There is a viable workaround: simply use set local search_path = ... (or the equivalent for a different run-time parameter). This has the significant disadvantage that, because it's done with ordinary user-written code rather than declaratively, it's not visible in the pg_proc.proconfig catalog table column. This makes it hard to police a set of subprograms (especially to do this programmatically) to ensure that a particular defined practice rule is followed.

Break "p_ok()" by changing it to a function

Try this:

drop function if exists s.f_bad(int) cascade;
create function s.f_bad(v_in in int)
  returns text
  security invoker
  language plpgsql
as $body$
begin
  insert into s.t(v) values(v_in);
  commit;
  return 'success';
end;
$body$;
select s.f_bad(42);

The create statement succeeds. But the select statement fails with the 2D000 error (invalid transaction termination). This arguably represents no practical problem because a function ought not to make data changes. If you want to report a status, you should use a procedure with an inout formal argument.
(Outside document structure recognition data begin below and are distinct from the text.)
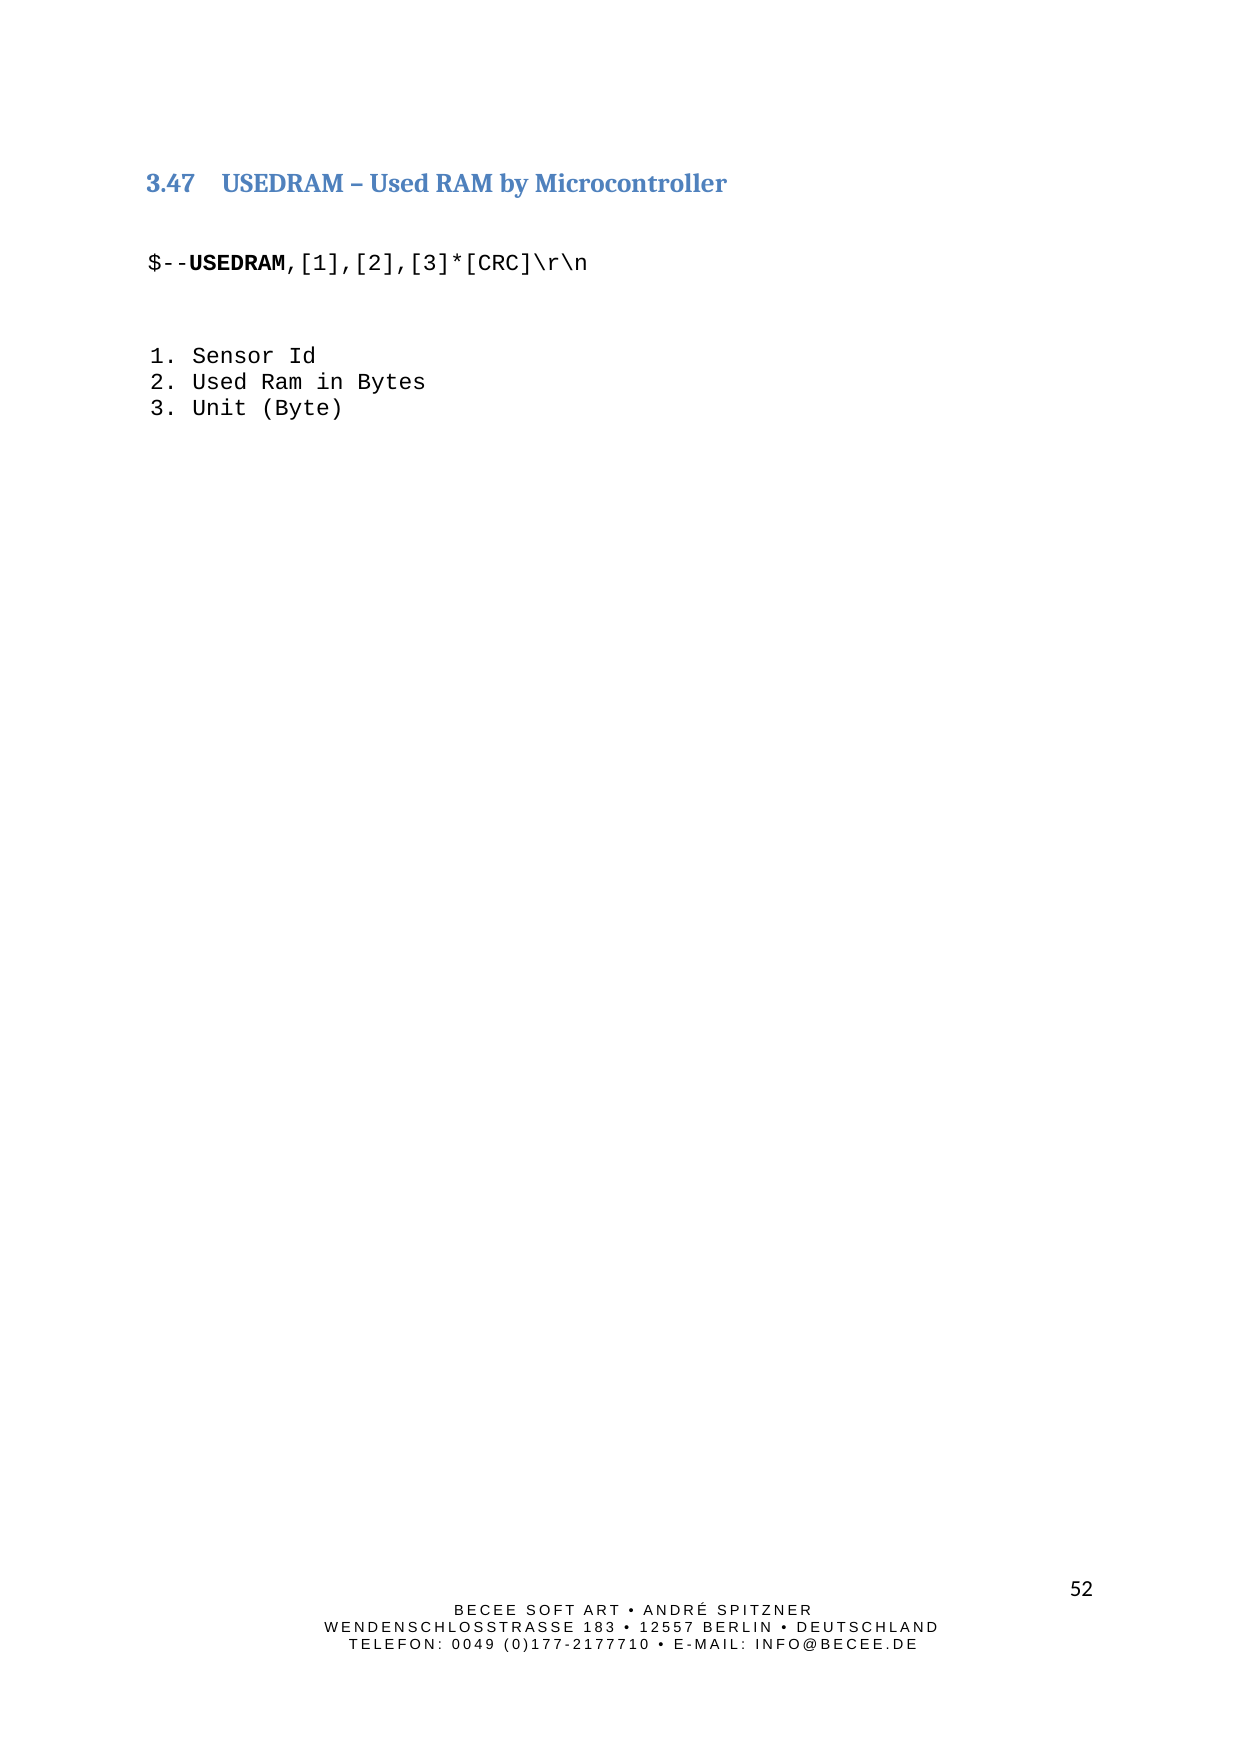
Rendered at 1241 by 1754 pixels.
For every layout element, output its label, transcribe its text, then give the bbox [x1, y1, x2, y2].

subtitle USEDRAM – Used RAM by Microcontroller [146, 168, 1093, 199]
list Unit (Byte) [150, 396, 1093, 422]
list Sensor Id [150, 344, 1093, 370]
list Used Ram in Bytes [150, 370, 1093, 396]
text $--USEDRAM,[1],[2],[3]*[CRC]\r\n [148, 251, 1093, 277]
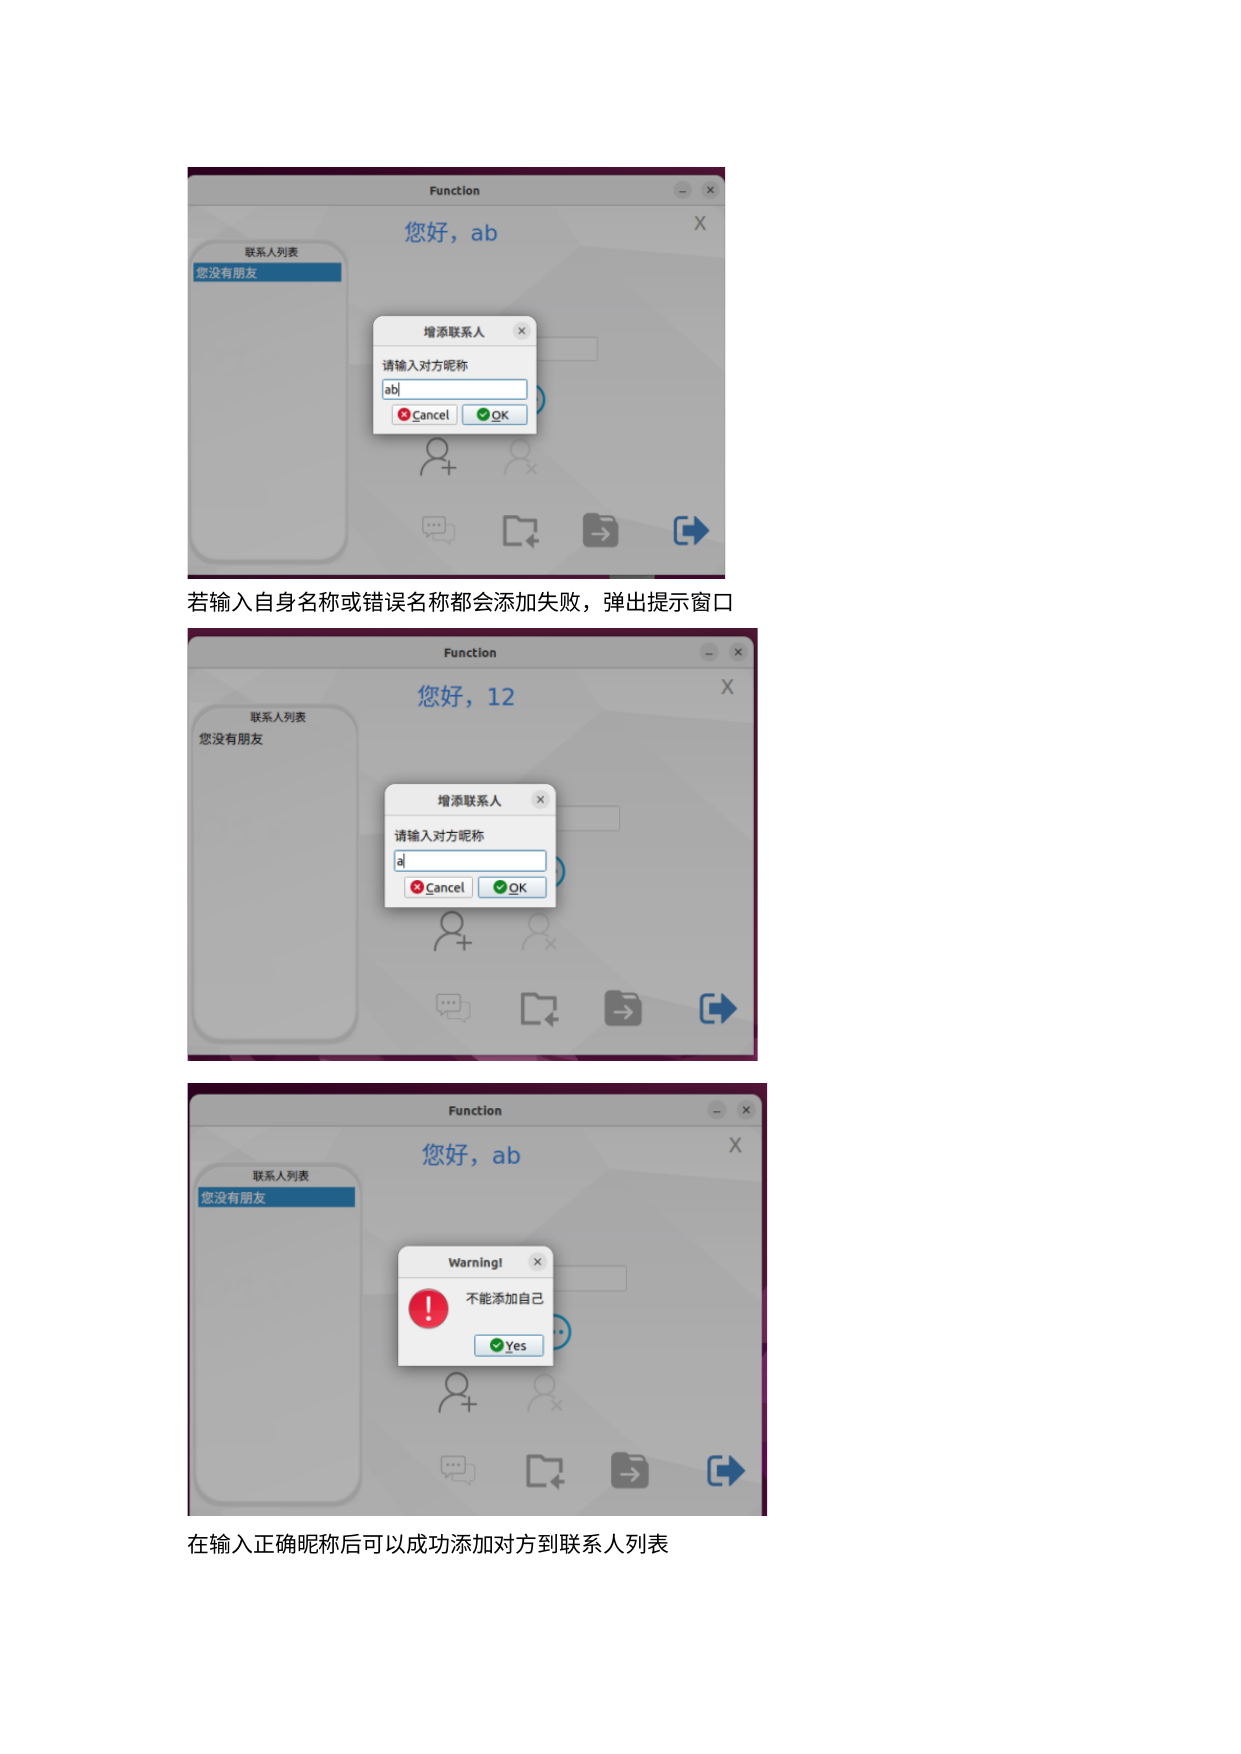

Break "p_ok(): by changing it to "security definer"

Try this:

drop procedure if exists s.p_bad(int) cascade;
create procedure s.p_bad(v_in in int)
  security definer
  language plpgsql
as $body$
begin
  insert into s.t(v) values(v_in);
  commit;
end;
$body$;
call s.p_bad(17);

The create statement succeeds. But the call statement fails with the 2D000 error (invalid transaction termination). This is a significant restriction because the canonical use case (see the section Why use user-defined subprograms?) calls for the security definer choice.

Break "p_ok(): by changing it to language sql

Try this:

drop procedure if exists s.p_bad(int) cascade;
create procedure s.p_bad(v_in in int)
  security invoker
  language sql
as $body$
  insert into s.t(v) values(v_in);
  commit;
$body$;
call s.p_bad(17);

The create statement succeeds. But the call statement fails with the 0A000 error:

COMMIT is not allowed in a SQL function

The wording ("function" and not "procedure") survives from the pre-Version 11 era of PostgreSQL when user-defined procedures were not yet supported. (You'll see this use of "function" where "procedure" is the correct choice in other contexts too.) But the meaning, here, is clear. Of course it's also the case that a genuine user-defined language sql function cannot commit--for two reasons: it's language sql and it's a function.